Top 6 System Design Questions (With Key Concepts)
Design a URL Shortener (like bit.ly)
Tests your understanding of hashing, database design, and read-heavy systems.
Key Concepts:
- • Base62 encoding for short URLs
- • Key-value store (DynamoDB/Redis)
- • Read-heavy: 100:1 read-to-write ratio
- • Cache layer for popular URLs
Scale to discuss:
- • ~500M new URLs per month
- • ~50B redirects per month
- • URL expiration and analytics
- • Custom alias handling
Design a Chat Application (like WhatsApp)
Tests real-time communication, message delivery guarantees, and state management.
Key Concepts:
- • WebSocket connections for real-time
- • Message queue (Kafka) for reliability
- • Delivery receipts (sent/delivered/read)
- • Group chat fan-out strategies
Challenges:
- • Handling offline users
- • Message ordering guarantees
- • End-to-end encryption
- • Media storage and CDN
Design a Social Media Feed (like Twitter/X)
Tests fan-out strategies, ranking algorithms, and handling celebrity accounts.
Key Concepts:
- • Fan-out on write vs. fan-out on read
- • Timeline precomputation
- • Feed ranking / ML scoring
- • Pub/Sub for real-time updates
Challenges:
- • Celebrity problem (millions of followers)

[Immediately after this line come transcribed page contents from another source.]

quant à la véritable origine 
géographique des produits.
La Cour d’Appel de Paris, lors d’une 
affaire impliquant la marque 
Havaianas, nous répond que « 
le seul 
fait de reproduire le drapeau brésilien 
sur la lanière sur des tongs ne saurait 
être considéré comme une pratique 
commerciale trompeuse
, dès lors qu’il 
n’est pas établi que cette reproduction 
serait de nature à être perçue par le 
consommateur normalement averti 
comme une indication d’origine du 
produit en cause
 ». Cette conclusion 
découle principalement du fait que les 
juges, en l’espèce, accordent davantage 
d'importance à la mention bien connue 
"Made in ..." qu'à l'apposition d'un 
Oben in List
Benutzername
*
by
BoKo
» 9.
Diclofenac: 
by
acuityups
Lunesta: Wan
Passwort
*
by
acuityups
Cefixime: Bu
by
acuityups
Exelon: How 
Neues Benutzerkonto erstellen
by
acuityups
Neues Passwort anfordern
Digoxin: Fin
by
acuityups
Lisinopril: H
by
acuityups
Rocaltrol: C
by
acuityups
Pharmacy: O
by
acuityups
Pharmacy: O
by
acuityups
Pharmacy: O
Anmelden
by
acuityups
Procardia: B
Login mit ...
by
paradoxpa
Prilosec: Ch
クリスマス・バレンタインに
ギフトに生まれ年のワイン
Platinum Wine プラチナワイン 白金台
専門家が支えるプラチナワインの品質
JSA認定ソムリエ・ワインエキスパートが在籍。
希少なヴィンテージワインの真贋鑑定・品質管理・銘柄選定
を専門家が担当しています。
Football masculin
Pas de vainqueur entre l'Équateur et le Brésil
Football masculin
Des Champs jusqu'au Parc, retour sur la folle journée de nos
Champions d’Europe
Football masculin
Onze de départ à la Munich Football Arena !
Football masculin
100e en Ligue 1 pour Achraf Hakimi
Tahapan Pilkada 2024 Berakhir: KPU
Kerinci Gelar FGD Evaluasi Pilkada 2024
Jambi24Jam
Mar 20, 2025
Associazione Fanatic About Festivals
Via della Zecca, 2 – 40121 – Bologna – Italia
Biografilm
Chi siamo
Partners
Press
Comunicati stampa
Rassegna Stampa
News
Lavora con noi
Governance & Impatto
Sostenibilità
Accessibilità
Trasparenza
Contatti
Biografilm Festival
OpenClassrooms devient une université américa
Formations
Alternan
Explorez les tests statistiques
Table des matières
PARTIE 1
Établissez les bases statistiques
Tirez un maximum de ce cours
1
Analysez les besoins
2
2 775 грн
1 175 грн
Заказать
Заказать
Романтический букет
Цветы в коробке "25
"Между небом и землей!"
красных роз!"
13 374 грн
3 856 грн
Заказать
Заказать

- • Hot partition handling
- • Spam and content moderation
- • Trending topics computation
Design a Video Streaming Service (like Netflix)
Tests CDN architecture, content encoding, and recommendation systems.
Key Concepts:
- • Adaptive bitrate streaming (HLS/DASH)
- • CDN with edge caching
- • Video transcoding pipeline
- • Recommendation engine
Scale:
- • ~200M+ daily active viewers
- • Multiple video resolutions (360p–4K)
- • Cold start recommendation problem
- • Content licensing by region
Design a Ride-Sharing Service (like Uber)
Tests location-based services, real-time matching, and surge pricing algorithms.
Key Concepts:
- • Geospatial indexing (QuadTree/GeoHash)
- • Real-time driver location tracking
- • Matching algorithm (nearest driver)
- • ETA calculation with traffic data
Challenges:
- • Surge pricing during high demand
- • Payment processing at scale
- • Handling network partitions
- • Trip state machine
Design a Distributed Cache (like Redis)
Tests distributed systems fundamentals, consistency models, and eviction policies.
Key Concepts:
- • Consistent hashing for distribution
- • Eviction policies (LRU, LFU, TTL)
- • Replication for high availability
- • Cache-aside vs. write-through
Deep Dive:
- • Cache stampede prevention
- • Hot key handling
- • Data serialization formats
- • Cluster management and resharding
Essential Concepts to Master
Regardless of the question, these core concepts come up in almost every system design interview. Make sure you can explain each one clearly and know when to apply them.
CAP Theorem
A distributed system can guarantee at most 2 of 3: Consistency, Availability, Partition tolerance. Know when to choose CP vs. AP.
Load Balancing
Round-robin, least connections, IP hash, and consistent hashing. Know when each strategy is appropriate.
Database Sharding
Horizontal partitioning strategies: range-based, hash-based, geographic. Understand resharding challenges.
Caching Strategies
Cache-aside (Lazy loading), Write-through, Write-behind. Cache invalidation remains one of the hardest problems.
Message Queues
Decouple components with Kafka, RabbitMQ, or SQS. Essential for async processing, event-driven architectures.
Rate Limiting
Token bucket, sliding window, fixed window algorithms. Protect APIs from abuse and ensure fair usage.
Tips for Acing System Design Interviews
-
Think out loud. The interviewer wants to see your reasoning process, not just the final answer. Narrate your trade-offs as you make them.
-
Start simple, then scale. Begin with a design that works for 100 users, then progressively add components to handle millions. This shows maturity.
-
Discuss trade-offs explicitly. "I chose SQL here because we need strong consistency for financial data, but if we needed more write throughput, I'd consider Cassandra." Showing you understand alternatives is as important as the choice itself.
-
Use real numbers. "We'll need about 500 QPS for reads" sounds much more credible than "it'll handle a lot of traffic." Back-of-envelope math builds interviewer confidence.
-
Address failure modes. What happens when the database goes down? When a server crashes? Senior engineers think about resilience from the start.